- _Work task_: Please give back each line of the material unchanged, but without the images.

- _Study material_:
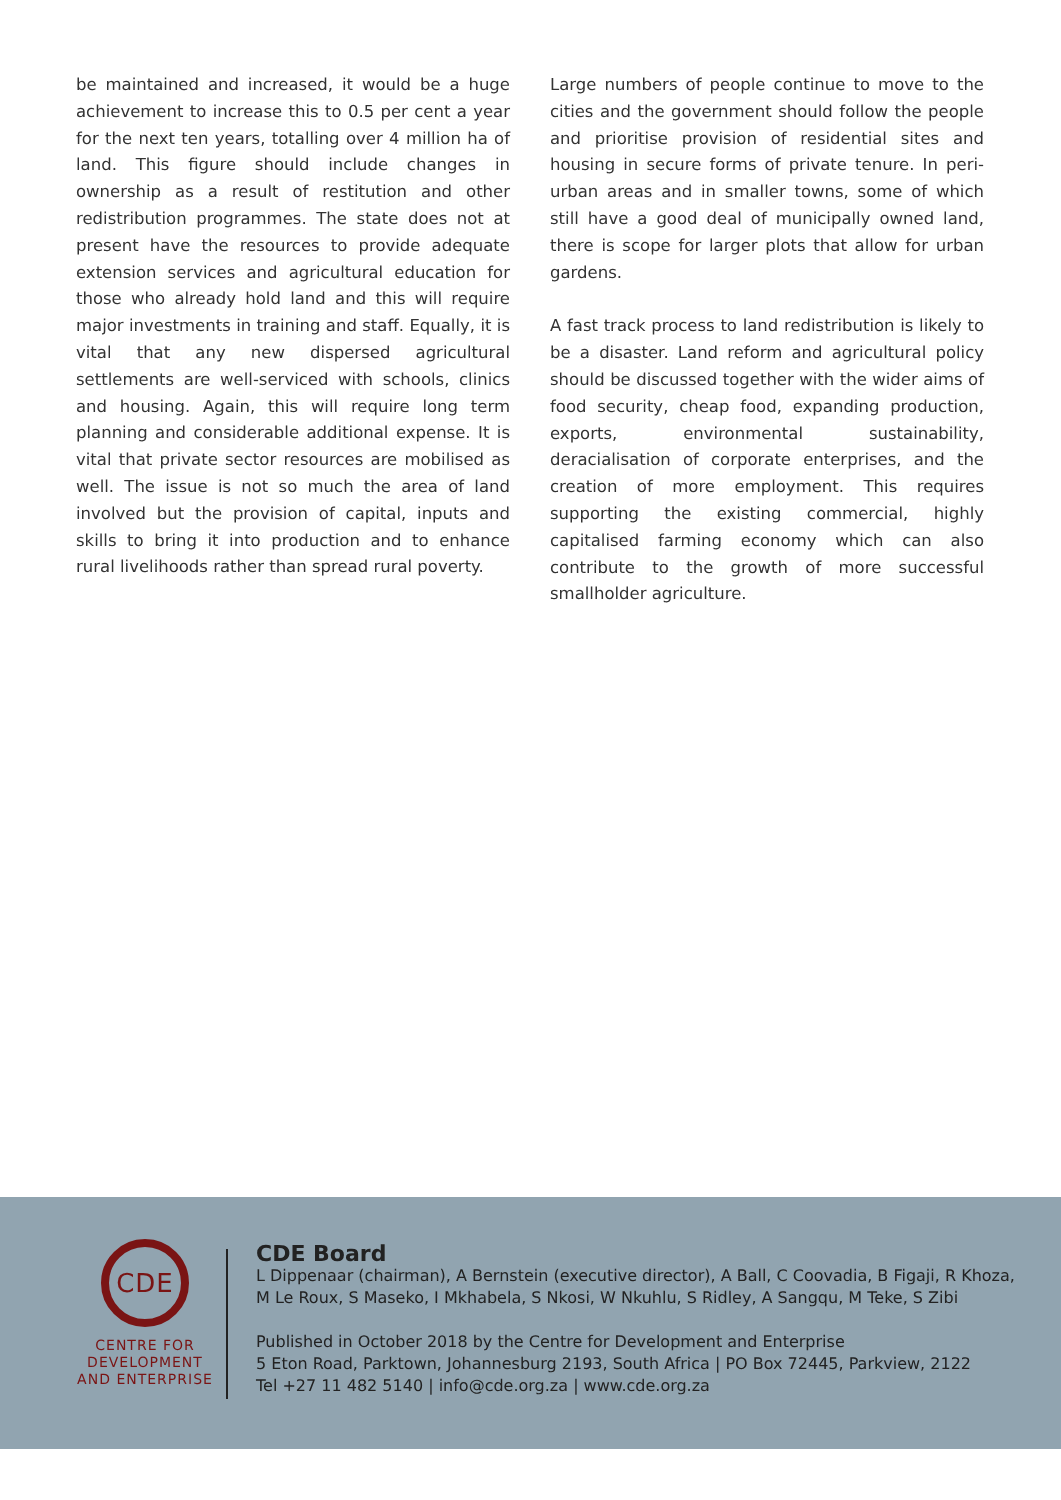be maintained and increased, it would be a huge achievement to increase this to 0.5 per cent a year for the next ten years, totalling over 4 million ha of land. This figure should include changes in ownership as a result of restitution and other redistribution programmes. The state does not at present have the resources to provide adequate extension services and agricultural education for those who already hold land and this will require major investments in training and staff. Equally, it is vital that any new dispersed agricultural settlements are well-serviced with schools, clinics and housing. Again, this will require long term planning and considerable additional expense. It is vital that private sector resources are mobilised as well. The issue is not so much the area of land involved but the provision of capital, inputs and skills to bring it into production and to enhance rural livelihoods rather than spread rural poverty.
Large numbers of people continue to move to the cities and the government should follow the people and prioritise provision of residential sites and housing in secure forms of private tenure. In peri-urban areas and in smaller towns, some of which still have a good deal of municipally owned land, there is scope for larger plots that allow for urban gardens.
A fast track process to land redistribution is likely to be a disaster. Land reform and agricultural policy should be discussed together with the wider aims of food security, cheap food, expanding production, exports, environmental sustainability, deracialisation of corporate enterprises, and the creation of more employment. This requires supporting the existing commercial, highly capitalised farming economy which can also contribute to the growth of more successful smallholder agriculture.
CDE
CENTRE FOR
DEVELOPMENT
AND ENTERPRISE
CDE Board
L Dippenaar (chairman), A Bernstein (executive director), A Ball, C Coovadia, B Figaji, R Khoza,
M Le Roux, S Maseko, I Mkhabela, S Nkosi, W Nkuhlu, S Ridley, A Sangqu, M Teke, S Zibi
Published in October 2018 by the Centre for Development and Enterprise
5 Eton Road, Parktown, Johannesburg 2193, South Africa | PO Box 72445, Parkview, 2122
Tel +27 11 482 5140 | info@cde.org.za | www.cde.org.za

- _Exercise answer_:
be maintained and increased, it would be a huge achievement to increase this to 0.5 per cent a year for the next ten years, totalling over 4 million ha of land. This figure should include changes in ownership as a result of restitution and other redistribution programmes. The state does not at present have the resources to provide adequate extension services and agricultural education for those who already hold land and this will require major investments in training and staff. Equally, it is vital that any new dispersed agricultural settlements are well-serviced with schools, clinics and housing. Again, this will require long term planning and considerable additional expense. It is vital that private sector resources are mobilised as well. The issue is not so much the area of land involved but the provision of capital, inputs and skills to bring it into production and to enhance rural livelihoods rather than spread rural poverty.
Large numbers of people continue to move to the cities and the government should follow the people and prioritise provision of residential sites and housing in secure forms of private tenure. In peri-urban areas and in smaller towns, some of which still have a good deal of municipally owned land, there is scope for larger plots that allow for urban gardens.
A fast track process to land redistribution is likely to be a disaster. Land reform and agricultural policy should be discussed together with the wider aims of food security, cheap food, expanding production, exports, environmental sustainability, deracialisation of corporate enterprises, and the creation of more employment. This requires supporting the existing commercial, highly capitalised farming economy which can also contribute to the growth of more successful smallholder agriculture.
CDE
CENTRE FOR
DEVELOPMENT
AND ENTERPRISE
CDE Board
L Dippenaar (chairman), A Bernstein (executive director), A Ball, C Coovadia, B Figaji, R Khoza,
M Le Roux, S Maseko, I Mkhabela, S Nkosi, W Nkuhlu, S Ridley, A Sangqu, M Teke, S Zibi
Published in October 2018 by the Centre for Development and Enterprise
5 Eton Road, Parktown, Johannesburg 2193, South Africa | PO Box 72445, Parkview, 2122
Tel +27 11 482 5140 | info@cde.org.za | www.cde.org.za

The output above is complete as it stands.